Required action – Keep the pictures out of the copy and repeat the records exactly.

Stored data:
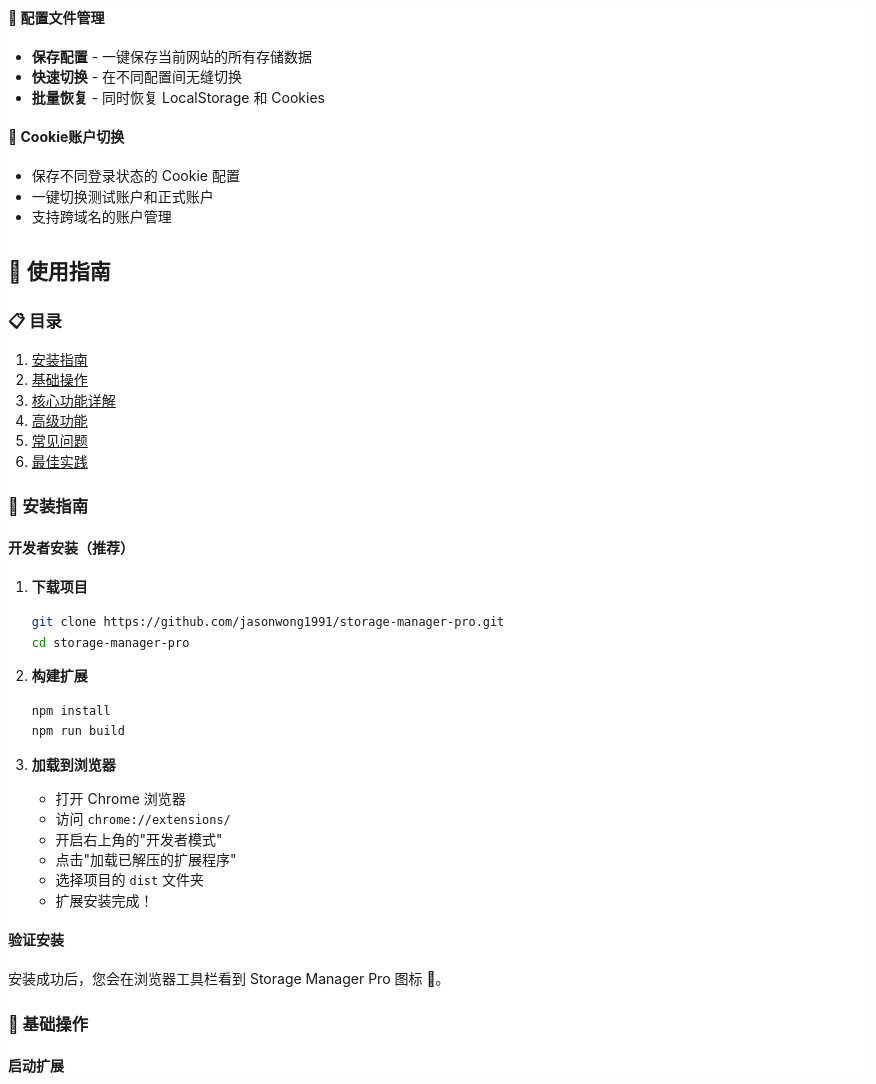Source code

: #### 🔄 **配置文件管理**
- **保存配置** - 一键保存当前网站的所有存储数据
- **快速切换** - 在不同配置间无缝切换
- **批量恢复** - 同时恢复 LocalStorage 和 Cookies

#### 👤 **Cookie账户切换**
- 保存不同登录状态的 Cookie 配置
- 一键切换测试账户和正式账户
- 支持跨域名的账户管理

## 📖 **使用指南**

### 📋 目录

1. [安装指南](#-安装指南)
2. [基础操作](#-基础操作)
3. [核心功能详解](#-核心功能详解)
4. [高级功能](#-高级功能)
5. [常见问题](#-常见问题)
6. [最佳实践](#-最佳实践)

### 🚀 安装指南

#### 开发者安装（推荐）

1. **下载项目**
   ```bash
   git clone https://github.com/jasonwong1991/storage-manager-pro.git
   cd storage-manager-pro
   ```

2. **构建扩展**
   ```bash
   npm install
   npm run build
   ```

3. **加载到浏览器**
   - 打开 Chrome 浏览器
   - 访问 `chrome://extensions/`
   - 开启右上角的"开发者模式"
   - 点击"加载已解压的扩展程序"
   - 选择项目的 `dist` 文件夹
   - 扩展安装完成！

#### 验证安装

安装成功后，您会在浏览器工具栏看到 Storage Manager Pro 图标 🚀。

### 🎯 基础操作

#### 启动扩展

Solution to this task –
Source code

: #### 🔄 **配置文件管理**
- **保存配置** - 一键保存当前网站的所有存储数据
- **快速切换** - 在不同配置间无缝切换
- **批量恢复** - 同时恢复 LocalStorage 和 Cookies

#### 👤 **Cookie账户切换**
- 保存不同登录状态的 Cookie 配置
- 一键切换测试账户和正式账户
- 支持跨域名的账户管理

## 📖 **使用指南**

### 📋 目录

1. [安装指南](#-安装指南)
2. [基础操作](#-基础操作)
3. [核心功能详解](#-核心功能详解)
4. [高级功能](#-高级功能)
5. [常见问题](#-常见问题)
6. [最佳实践](#-最佳实践)

### 🚀 安装指南

#### 开发者安装（推荐）

1. **下载项目**
   ```bash
   git clone https://github.com/jasonwong1991/storage-manager-pro.git
   cd storage-manager-pro
   ```

2. **构建扩展**
   ```bash
   npm install
   npm run build
   ```

3. **加载到浏览器**
   - 打开 Chrome 浏览器
   - 访问 `chrome://extensions/`
   - 开启右上角的"开发者模式"
   - 点击"加载已解压的扩展程序"
   - 选择项目的 `dist` 文件夹
   - 扩展安装完成！

#### 验证安装

安装成功后，您会在浏览器工具栏看到 Storage Manager Pro 图标 🚀。

### 🎯 基础操作

#### 启动扩展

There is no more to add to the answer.